▶ [Required action]: Take the lines below between the one holding "Assume a horizontal FOV of 79.8°." and the one holding "What oriented 3D", inclusive, and copy them exactly. Add nothing.

▶ [Input for this task]:
============
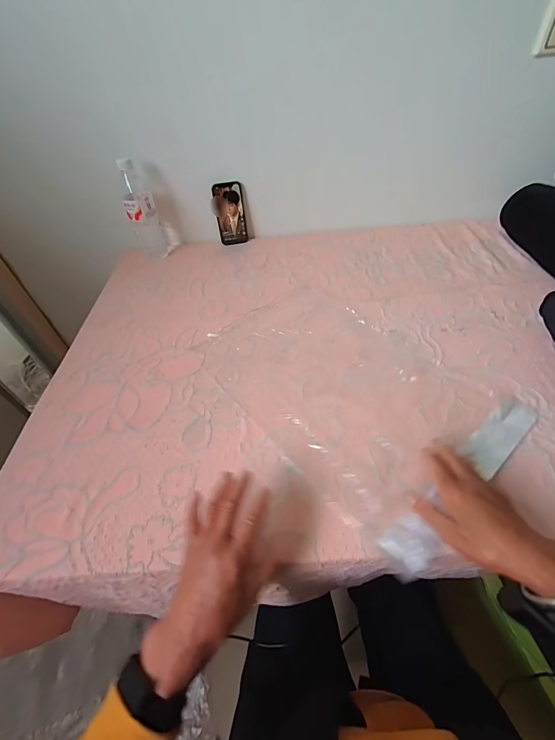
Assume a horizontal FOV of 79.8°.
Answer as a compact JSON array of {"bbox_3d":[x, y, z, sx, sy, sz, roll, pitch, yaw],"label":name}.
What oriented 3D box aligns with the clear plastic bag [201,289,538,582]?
============
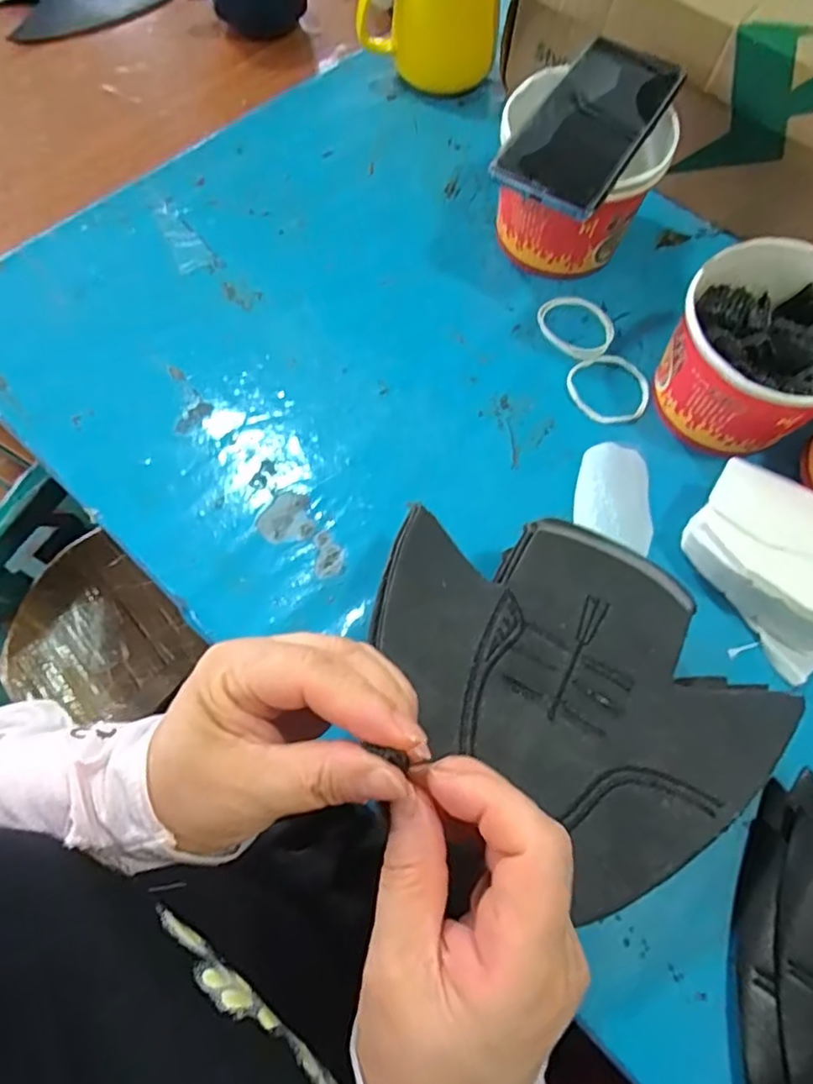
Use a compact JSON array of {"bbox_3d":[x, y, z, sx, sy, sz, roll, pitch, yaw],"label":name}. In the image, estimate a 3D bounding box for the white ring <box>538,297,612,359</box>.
============
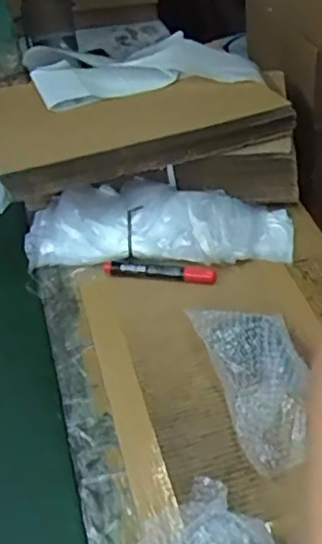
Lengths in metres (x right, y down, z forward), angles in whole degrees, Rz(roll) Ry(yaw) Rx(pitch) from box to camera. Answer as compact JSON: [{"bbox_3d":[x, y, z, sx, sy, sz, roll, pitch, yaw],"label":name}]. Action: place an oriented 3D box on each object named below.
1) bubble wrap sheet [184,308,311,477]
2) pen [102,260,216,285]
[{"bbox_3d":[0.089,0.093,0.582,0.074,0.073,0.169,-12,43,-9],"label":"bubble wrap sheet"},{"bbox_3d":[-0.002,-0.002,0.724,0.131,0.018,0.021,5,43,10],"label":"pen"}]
============
▶ [Solution to this problem]:
Assume a horizontal FOV of 79.8°.
Answer as a compact JSON array of {"bbox_3d":[x, y, z, sx, sy, sz, roll, pitch, yaw],"label":name}.
What oriented 3D box aligns with the clear plastic bag [201,289,538,582]?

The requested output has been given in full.